__Instruction__
Copy out the part that opens with the line containing "Anônimo disse…" and closes with the line containing "nem o David Chase!", substituting "Blu-ray" for "DVD" and leaving everything else unchanged.

__Material to process__
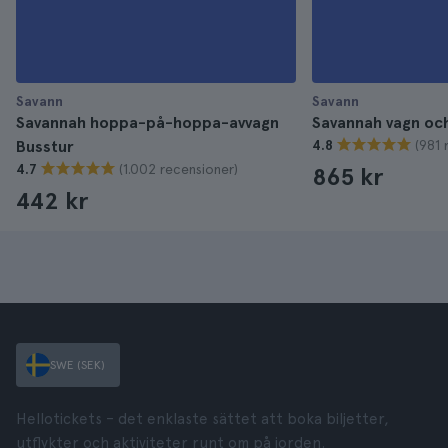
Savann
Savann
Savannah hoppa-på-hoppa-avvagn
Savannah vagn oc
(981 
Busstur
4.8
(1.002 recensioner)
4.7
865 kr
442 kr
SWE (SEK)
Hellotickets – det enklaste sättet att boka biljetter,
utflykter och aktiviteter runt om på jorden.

==

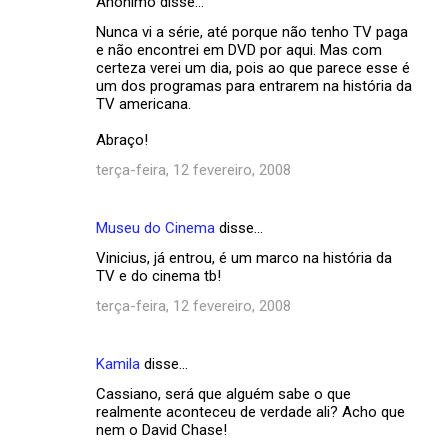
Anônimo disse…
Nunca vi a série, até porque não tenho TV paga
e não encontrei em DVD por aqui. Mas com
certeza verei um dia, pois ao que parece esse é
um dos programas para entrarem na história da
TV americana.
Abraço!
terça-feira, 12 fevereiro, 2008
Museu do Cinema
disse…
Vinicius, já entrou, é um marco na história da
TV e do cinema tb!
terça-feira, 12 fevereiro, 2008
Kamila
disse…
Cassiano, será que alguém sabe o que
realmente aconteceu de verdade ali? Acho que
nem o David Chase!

__Reply to the exercise__
Anônimo disse…
Nunca vi a série, até porque não tenho TV paga
e não encontrei em Blu-ray por aqui. Mas com
certeza verei um dia, pois ao que parece esse é
um dos programas para entrarem na história da
TV americana.
Abraço!
terça-feira, 12 fevereiro, 2008
Museu do Cinema
disse…
Vinicius, já entrou, é um marco na história da
TV e do cinema tb!
terça-feira, 12 fevereiro, 2008
Kamila
disse…
Cassiano, será que alguém sabe o que
realmente aconteceu de verdade ali? Acho que
nem o David Chase!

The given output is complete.